A quick answer to larsmans comment below: There are two related concepts defined by the Unicode Standard (in the below I refer to the 6.0 version, chapter 12):
An index based on radicals and stroke counts. Each Han character consists of several components, one of which is the radical. A radical/stroke count index is a character list sorted by radical (i.e. all characters that share the same radical grouped together), and each radical-specific group internally sorted by the number of strokes used in the rest of the character. Unfortunately, even this is not uniquely defined – there are characters whose radical is defined differently by different traditional lexica, and stroke counting can also be difficult. Here is what the Unicode Standard says:
To expedite locating specific Han ideographic characters in the code charts, radical-stroke indices are provided on the Unicode web site. [...] The most influential authority for radical-stroke information is the eighteenth-century KangXi dictionary, which contains 214 radicals. The main problem in using KangXi radicals today is that many simplified characters are difficult to classify under any of the 214 KangXi radicals. As a result, various modern radical sets have been introduced. None, however, is in general use, and the 214 KangXi radicals remain the best known. [...] The Unicode radical-stroke charts are based on the KangXi radicals. The Unicode Standard follows a number of different sources for radical-stroke classification. Where two sources are at odds as to radical or stroke count for a given character, the character is shown in both positions in the radical-stroke charts.

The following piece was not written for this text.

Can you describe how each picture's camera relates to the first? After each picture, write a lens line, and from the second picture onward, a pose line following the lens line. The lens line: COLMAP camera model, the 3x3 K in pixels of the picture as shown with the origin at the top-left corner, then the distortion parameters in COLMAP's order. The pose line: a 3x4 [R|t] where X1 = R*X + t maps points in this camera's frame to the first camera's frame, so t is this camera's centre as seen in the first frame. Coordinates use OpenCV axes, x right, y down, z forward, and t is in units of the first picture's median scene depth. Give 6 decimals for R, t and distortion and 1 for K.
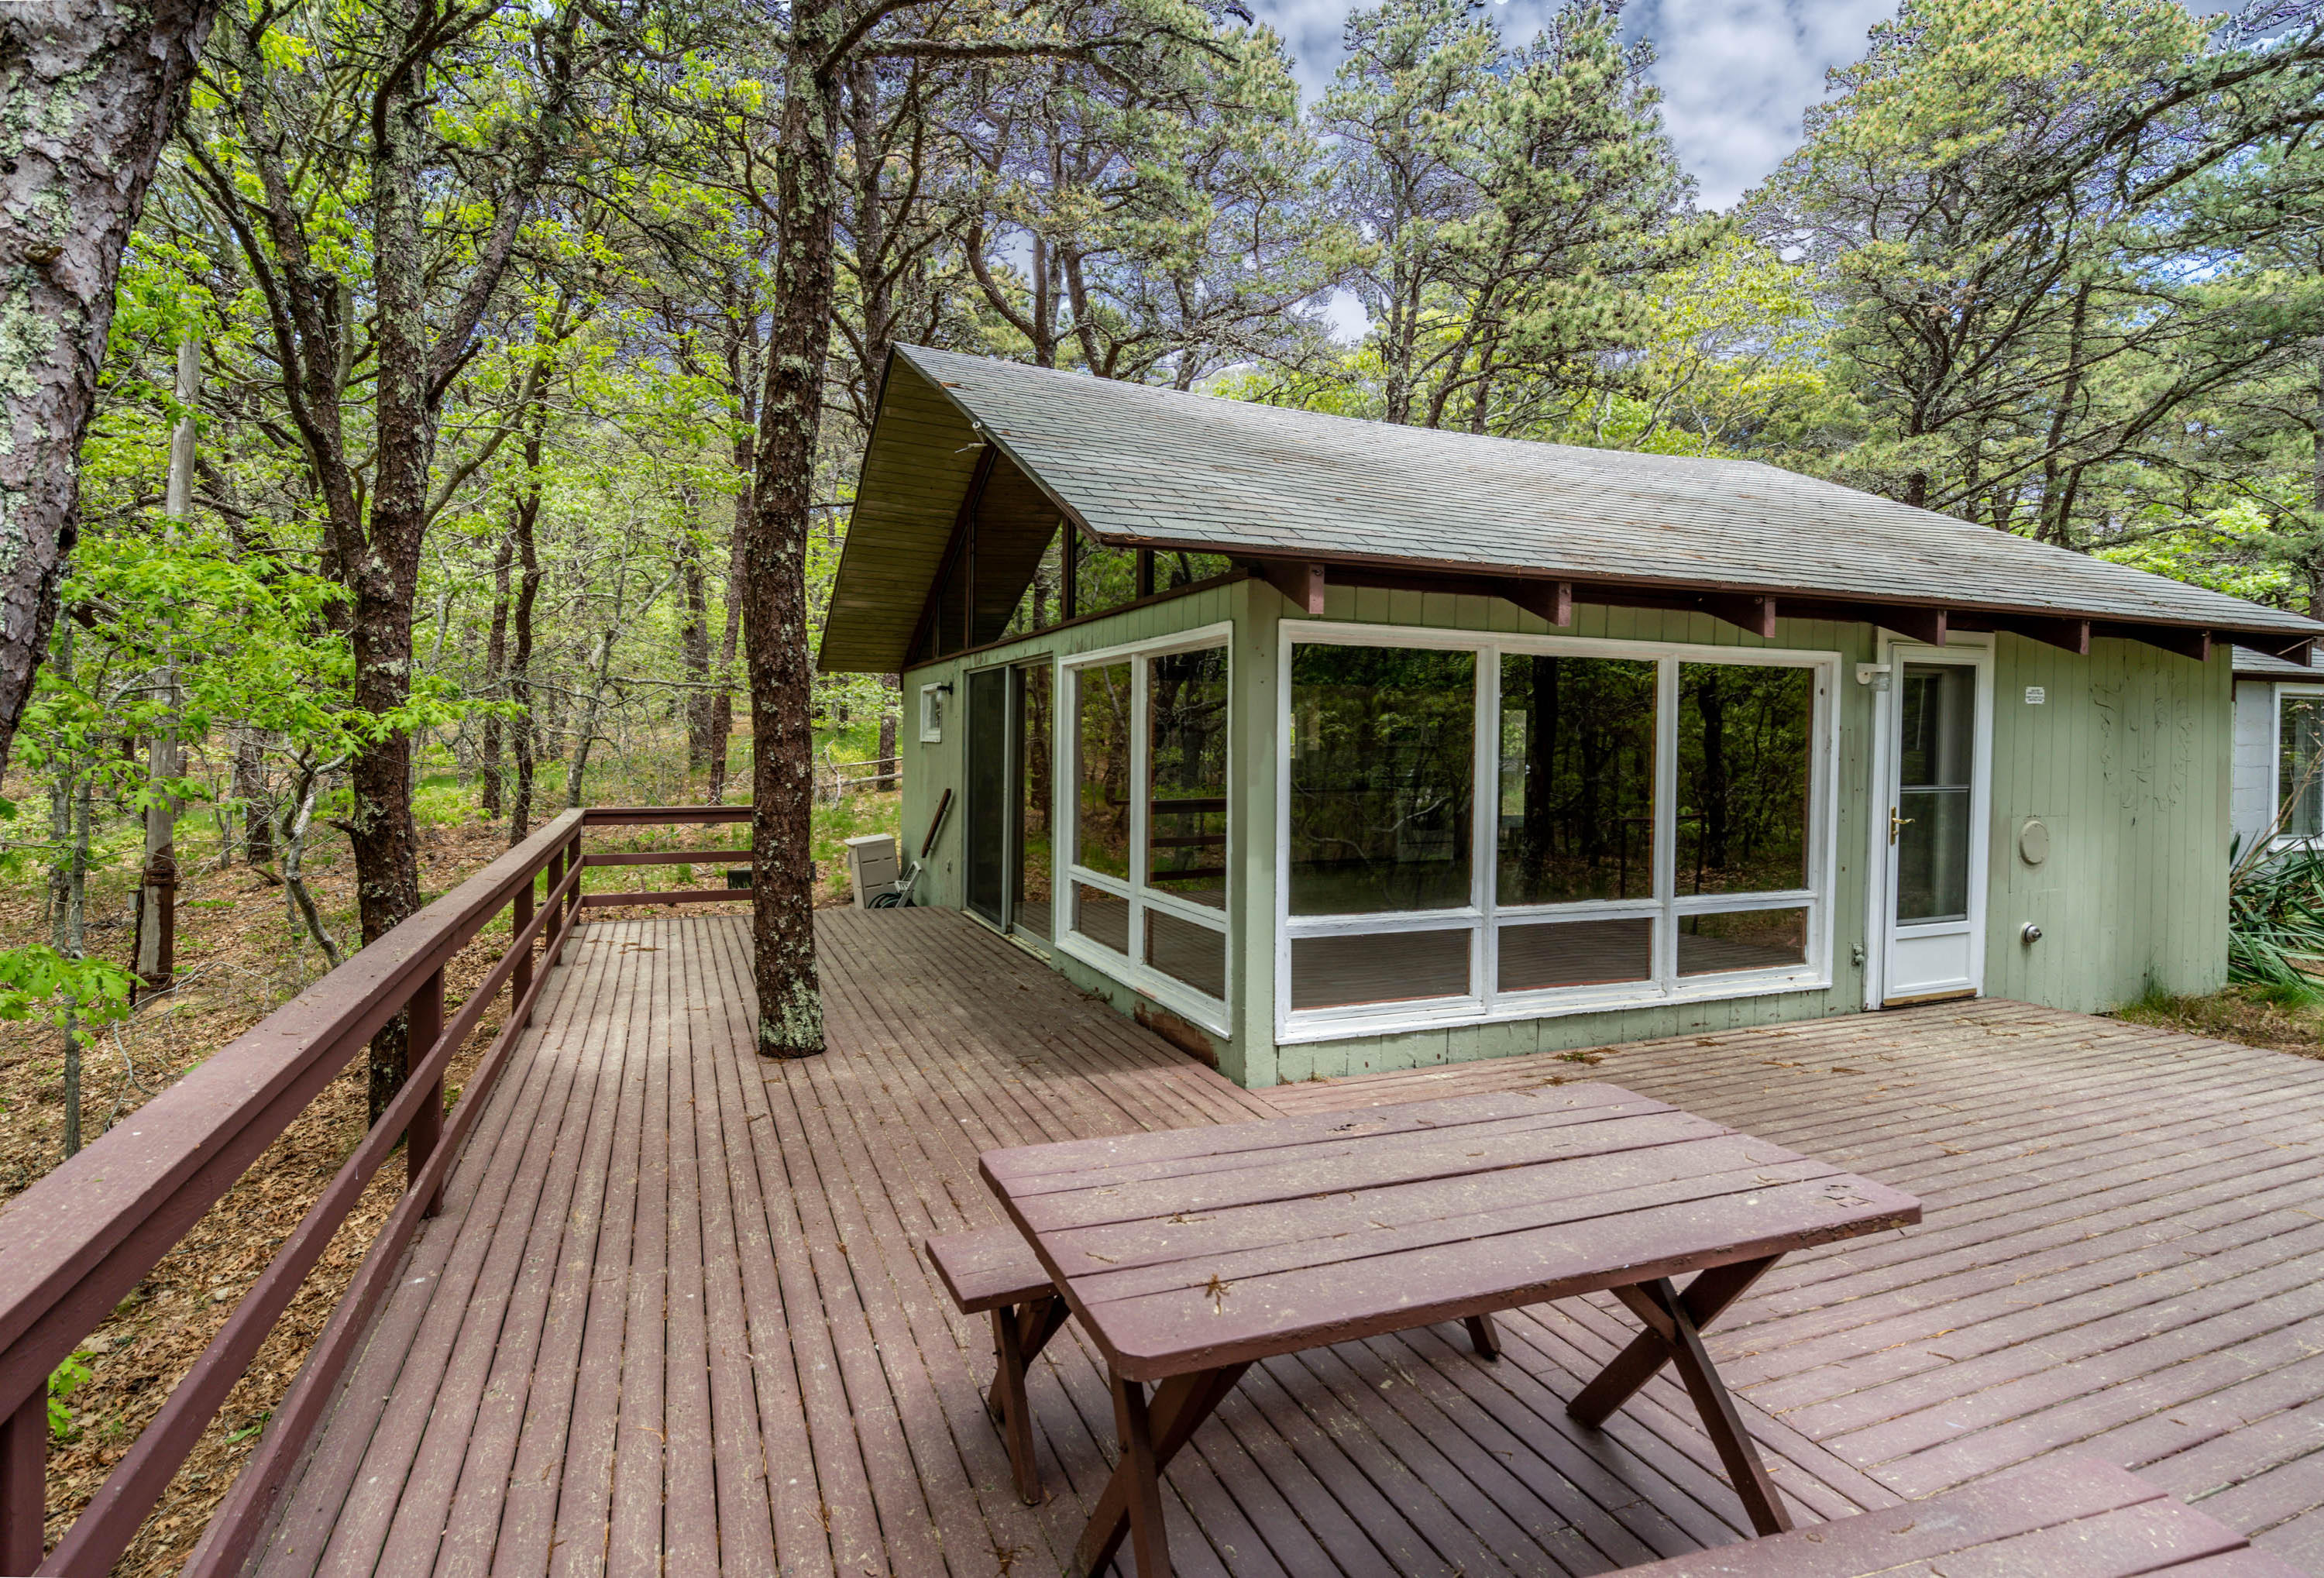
lens RADIAL K [[1111.0, 0, 1139.4], [0, 1111.0, 775.1], [0, 0, 1]] dist [0.004482, 0.000687]
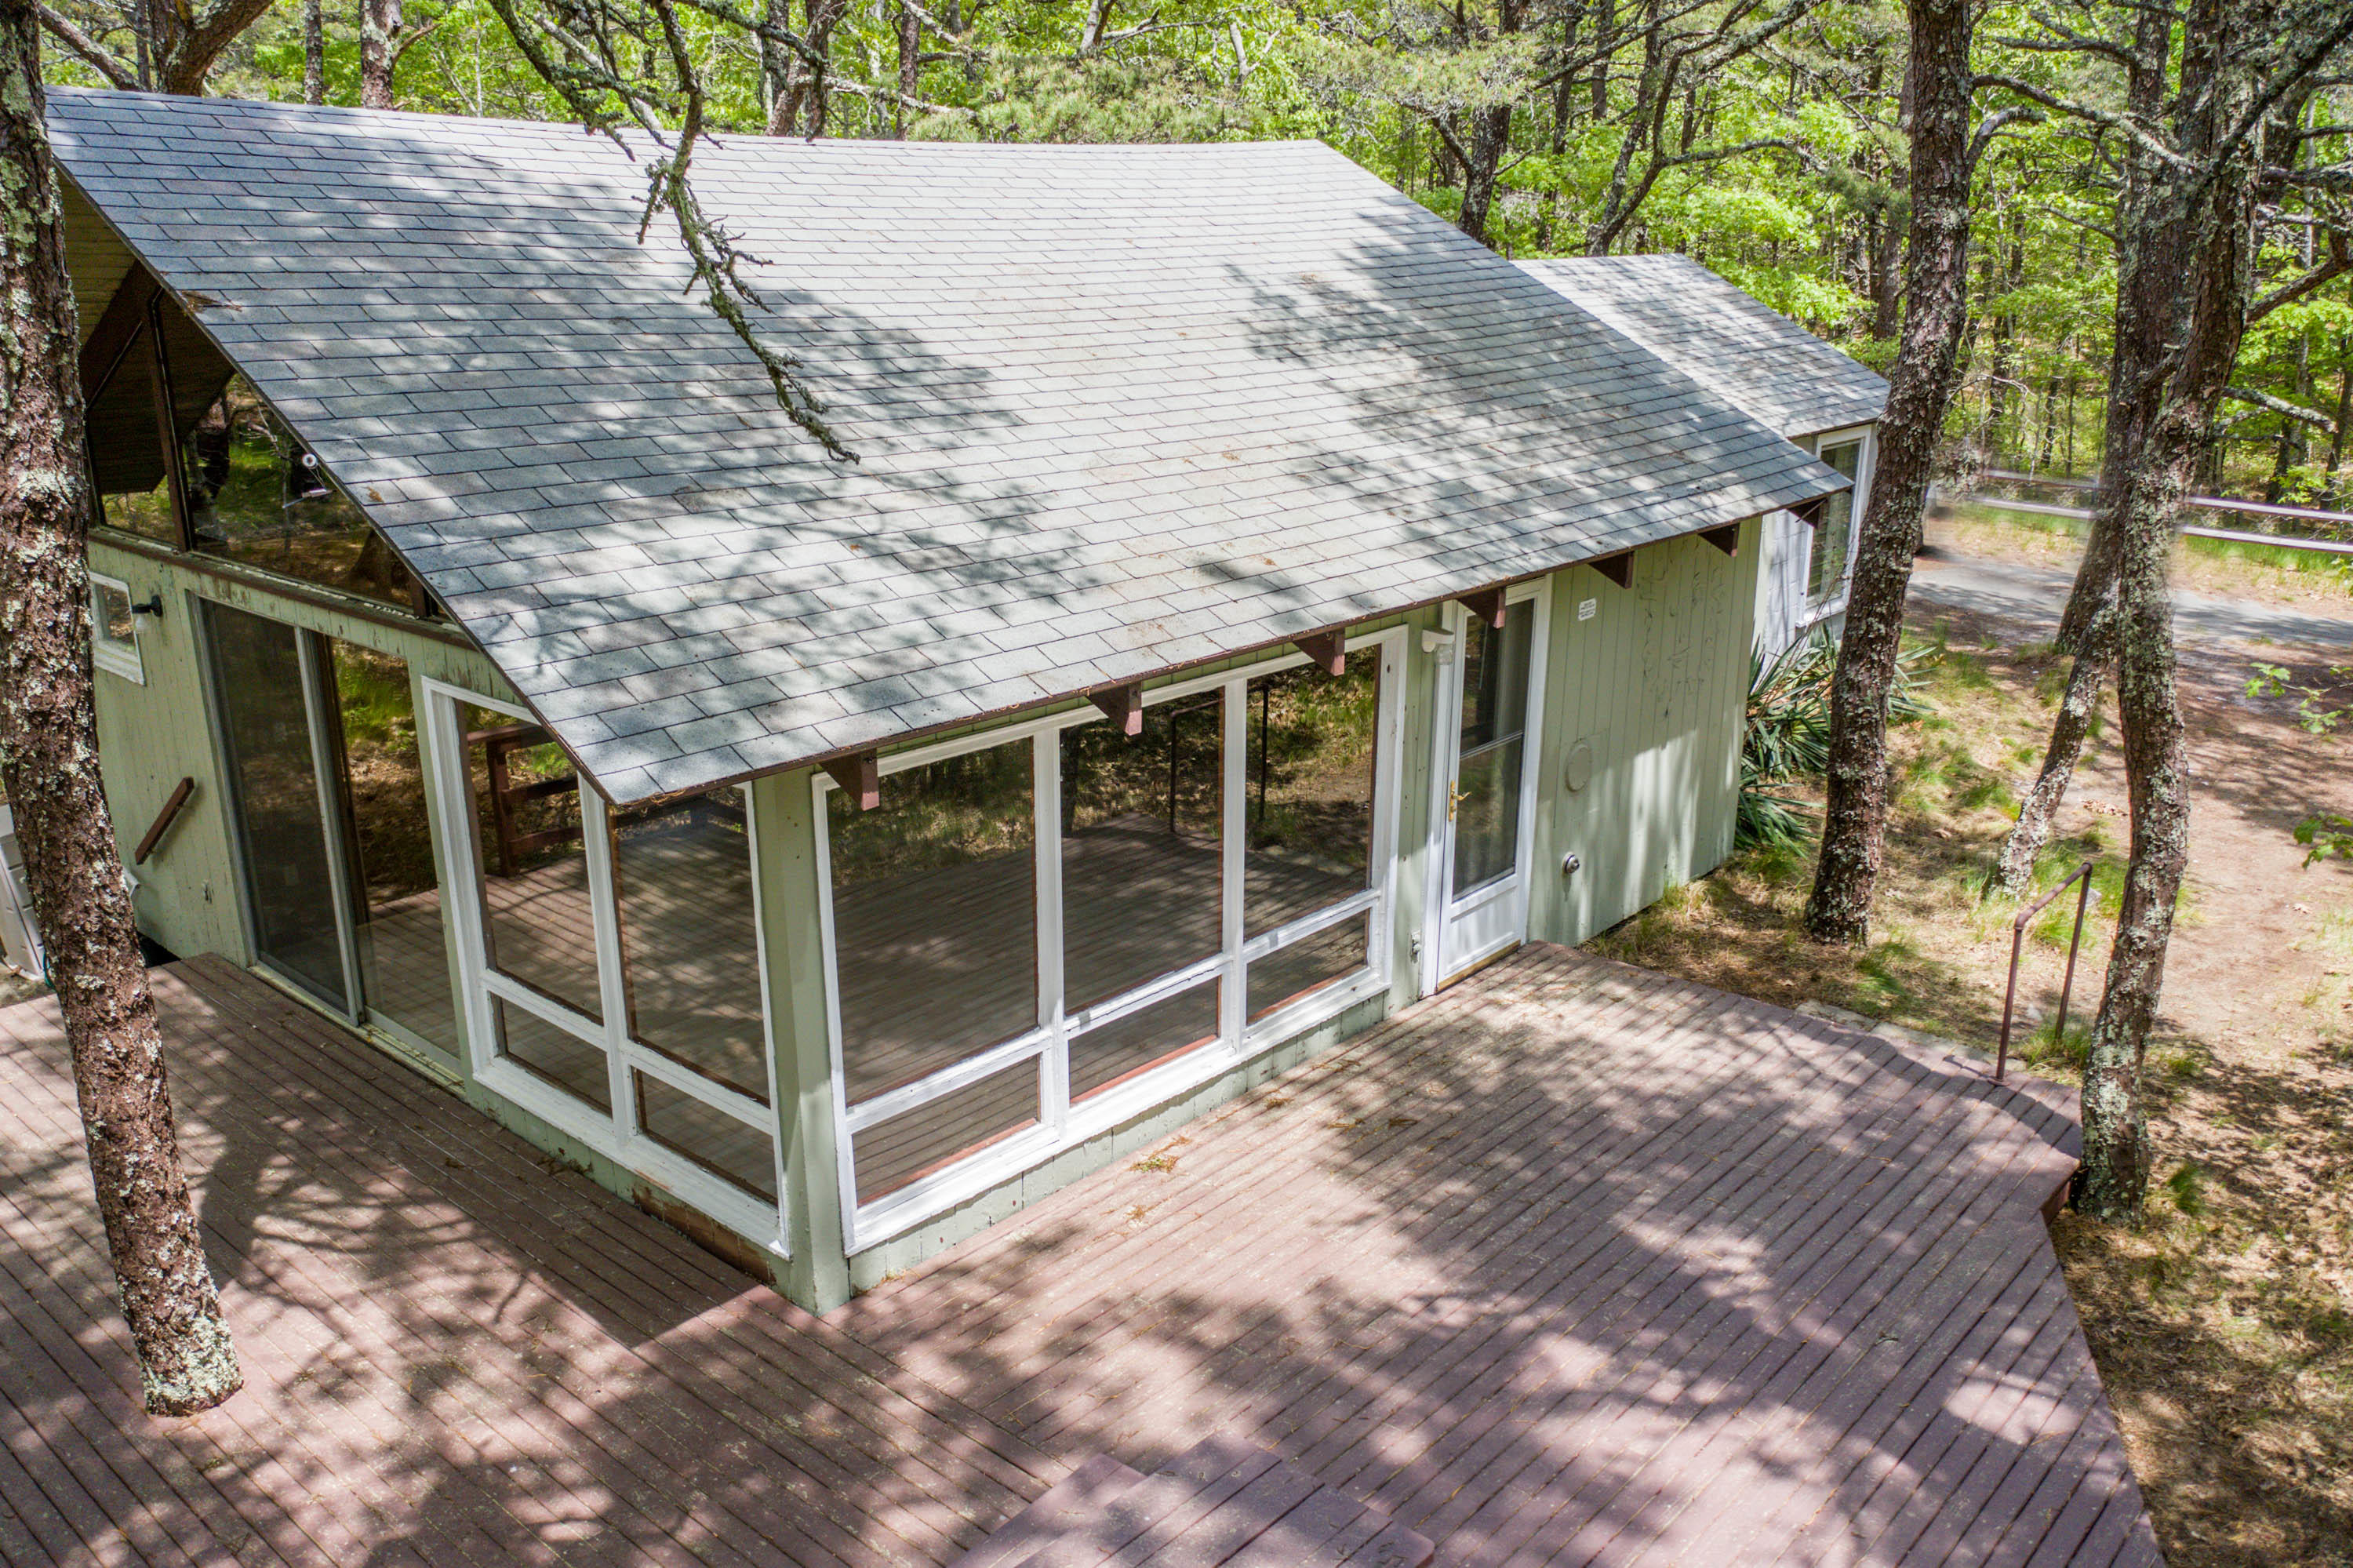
lens RADIAL K [[1827.4, 0, 1184.3], [0, 1827.4, 787.4], [0, 0, 1]] dist [-0.000804, -0.001568]
pose [[0.900112, -0.131567, 0.415318, -0.151141], [0.011474, 0.960138, 0.279290, -0.416174], [-0.435508, -0.246627, 0.865741, -0.212283]]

Note that even if we assume the radical/stroke index to be unambiguous and correct, it wouldn't suffice as a source of information to transform a character into a sequence of components, because the only component of the character fully described by this is the radical.
Ideographic description sequences (section 12.2): Unicode defines code points for the basic components of characters (most of them can themselves be used as standalone characters anyway), and there are codepoints used to glue those together to form a sequence of components that describes the composition of a more complex character. So this works in a way similar to combining characters, but there are important differences:
- The order of components is not uniquely defined
- There is no definition of a rendering mechanism for such sequences
- There is no mapping from ordinary characters to corresponding ideographic description sequences (although the Standard mentions that such mappings, to some extent, exist in the sources they used to compile the Han character set).

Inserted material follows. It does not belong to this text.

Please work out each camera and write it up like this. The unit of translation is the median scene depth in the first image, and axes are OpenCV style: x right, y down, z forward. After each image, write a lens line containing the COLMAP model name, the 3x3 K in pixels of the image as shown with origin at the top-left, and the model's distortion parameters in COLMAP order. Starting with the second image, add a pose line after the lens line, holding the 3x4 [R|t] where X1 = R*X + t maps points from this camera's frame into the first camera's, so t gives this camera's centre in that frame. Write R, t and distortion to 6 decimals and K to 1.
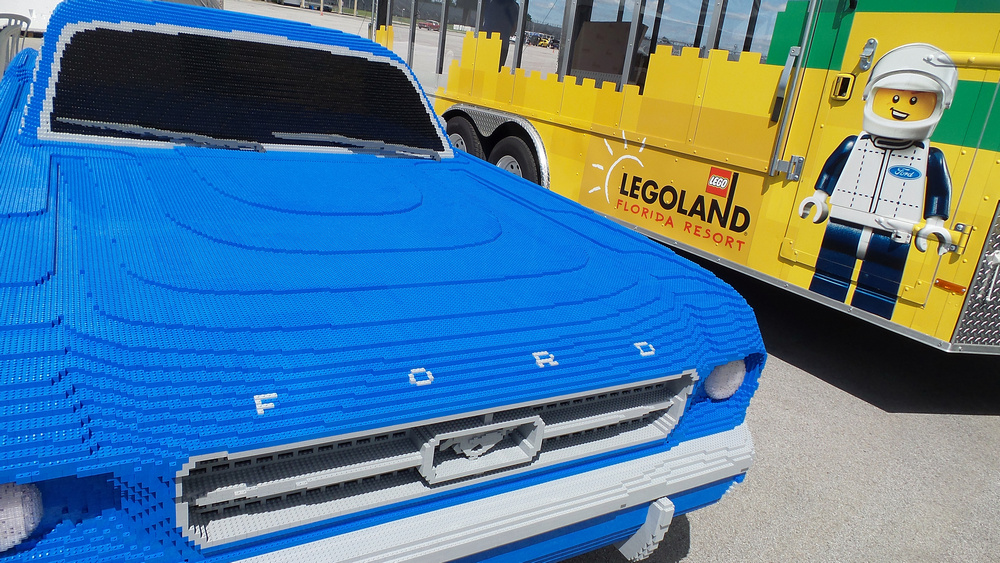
lens RADIAL K [[681.6, 0, 503.8], [0, 681.6, 277.7], [0, 0, 1]] dist [0.012049, -0.006027]
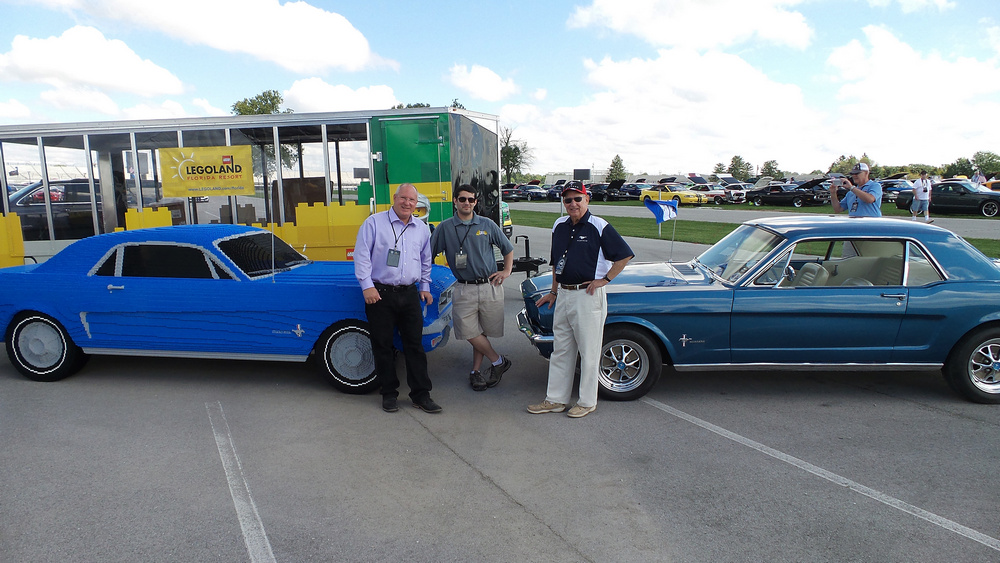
lens RADIAL K [[681.6, 0, 491.3], [0, 681.6, 278.3], [0, 0, 1]] dist [0.012049, -0.006027]
pose [[0.584198, -0.249675, 0.772253, -1.509064], [0.347954, 0.936674, 0.039612, 0.014861], [-0.733240, 0.245567, 0.634079, -1.004097]]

The Standard suggests that ideographic description sequences be used to describe complex or rare charactes that are not represented by any existing code point; but it explicitly discourages the use of description sequences in place of ordinary characters:
In particular, Ideographic Description Sequences should not be used to provide alternative graphic representations of encoded ideographs in data interchange. Searching, collation, and other content-based text operations would then fail.
I wrote a python package fuzzychinese
to correct misspellings of Chinese words.

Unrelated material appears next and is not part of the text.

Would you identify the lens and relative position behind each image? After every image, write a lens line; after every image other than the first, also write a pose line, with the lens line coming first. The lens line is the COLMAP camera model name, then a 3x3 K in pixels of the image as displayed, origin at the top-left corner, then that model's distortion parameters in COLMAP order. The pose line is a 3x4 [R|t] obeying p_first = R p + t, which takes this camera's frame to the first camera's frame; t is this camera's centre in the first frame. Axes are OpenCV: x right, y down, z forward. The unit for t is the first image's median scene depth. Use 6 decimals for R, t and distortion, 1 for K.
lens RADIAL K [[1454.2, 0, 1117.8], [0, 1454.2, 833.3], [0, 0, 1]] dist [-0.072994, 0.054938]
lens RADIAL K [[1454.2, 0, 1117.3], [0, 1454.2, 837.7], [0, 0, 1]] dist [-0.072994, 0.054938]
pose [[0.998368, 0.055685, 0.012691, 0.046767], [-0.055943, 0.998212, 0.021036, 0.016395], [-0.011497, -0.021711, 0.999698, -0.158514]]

As @jogojapan has said, if you really want to calculate Levenshtein distance, it makes more sense to use sub-character structures such as radicals or strokes. You can use the Stroke()
or Radical()
classes from fuzzychinese
to break down characters, and then calculate Levenshtein distance.
However, I am not sure Levenshtein distance works well for correcting misspelling Chinese words. In the package I wrote, I calculated tf–idf vector for n-gram strokes and used cosine similarity to match words.